Petroglyphs of Hawaii’s Big Island
Petroglyphs, or kii pohaku, are lava rock carvings etched into stone centuries ago by Native Hawaiians. Although the true meanings of the petroglyphs are unknown, it is generally thought these carvings are records of births and other significant events in the lives of the people who lived here long ago. See the carvings of human forms, canoes, turtles and others in the many captivating petroglyphs fields throughout Hawaii’s Big Island.
Within Hawaii Volcanoes National Park, at the coastal end of Chain of Craters Road, you’ll discover the sacred Puuloa Petroglyphs, the largest petroglyph field in Hawaii. You can see more than 23,000 images carved into the lava rock here, most before western contact in Hawaii. You can take a guided tour, or take the 1 kilometre hike that ends on a boardwalk from where the petroglyphs are easily visible.

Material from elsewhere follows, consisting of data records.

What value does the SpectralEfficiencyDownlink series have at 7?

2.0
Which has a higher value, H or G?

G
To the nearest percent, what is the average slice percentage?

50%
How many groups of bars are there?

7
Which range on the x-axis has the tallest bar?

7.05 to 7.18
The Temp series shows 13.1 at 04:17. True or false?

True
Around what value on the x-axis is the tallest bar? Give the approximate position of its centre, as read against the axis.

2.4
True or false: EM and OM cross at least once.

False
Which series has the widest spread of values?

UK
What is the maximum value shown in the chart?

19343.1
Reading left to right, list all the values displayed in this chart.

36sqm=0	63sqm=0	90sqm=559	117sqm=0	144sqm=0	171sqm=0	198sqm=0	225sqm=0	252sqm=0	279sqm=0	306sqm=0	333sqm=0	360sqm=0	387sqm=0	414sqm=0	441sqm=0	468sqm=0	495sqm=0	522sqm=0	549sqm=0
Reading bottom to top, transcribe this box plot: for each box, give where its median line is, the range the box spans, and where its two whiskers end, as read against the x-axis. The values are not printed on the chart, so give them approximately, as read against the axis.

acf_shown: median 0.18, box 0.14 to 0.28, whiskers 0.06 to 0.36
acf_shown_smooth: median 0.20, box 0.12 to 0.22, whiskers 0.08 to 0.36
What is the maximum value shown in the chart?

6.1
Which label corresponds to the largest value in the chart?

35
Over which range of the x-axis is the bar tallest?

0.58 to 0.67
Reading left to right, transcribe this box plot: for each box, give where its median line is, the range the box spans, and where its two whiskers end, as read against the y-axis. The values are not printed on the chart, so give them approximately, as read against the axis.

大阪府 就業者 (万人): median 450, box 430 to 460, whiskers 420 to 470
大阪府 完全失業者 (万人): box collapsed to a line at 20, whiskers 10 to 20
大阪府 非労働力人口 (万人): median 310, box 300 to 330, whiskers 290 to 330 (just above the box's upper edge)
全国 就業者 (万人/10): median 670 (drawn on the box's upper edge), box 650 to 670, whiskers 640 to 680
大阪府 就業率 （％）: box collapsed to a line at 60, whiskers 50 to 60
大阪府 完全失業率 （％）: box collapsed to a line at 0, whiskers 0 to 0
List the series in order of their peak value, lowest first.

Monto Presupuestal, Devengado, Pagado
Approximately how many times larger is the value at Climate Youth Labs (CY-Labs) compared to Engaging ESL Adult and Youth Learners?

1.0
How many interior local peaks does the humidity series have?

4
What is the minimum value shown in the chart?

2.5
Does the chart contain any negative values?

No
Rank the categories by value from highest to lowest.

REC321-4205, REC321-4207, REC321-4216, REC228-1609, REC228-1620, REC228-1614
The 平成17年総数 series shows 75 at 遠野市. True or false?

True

In the Kaloko-Honokohau National Historical Park located just under five kilometres north of Historic Kailua Village (Kailua-Kona) you can find many mysterious petroglyphs scattered throughout the 469-hectare park. This historic National Park is also the site of Hawaiian fishponds, kahua (house site platforms), a holua (stone slide) and heiau (temples).
Along the Kohala Coast, Puako Petroglyph Archaeological Preserve features hundreds of petroglyphs and is a short walk from the Fairmont Orchid Hawaii and Holoholokai Beach. On the grounds of the Waikoloa Resort, Anaehoomalu Petroglyph Field is another great place to view well-preserved Hawaiian petroglyphs. Many of the petroglyph fields in this area reside on the Ala Kahakai Trail, also known as the King’s Trail, a 281-kilometre trail corridor full of historic sites, including sacred heiau, Hawaiian fishponds and settlement ruins.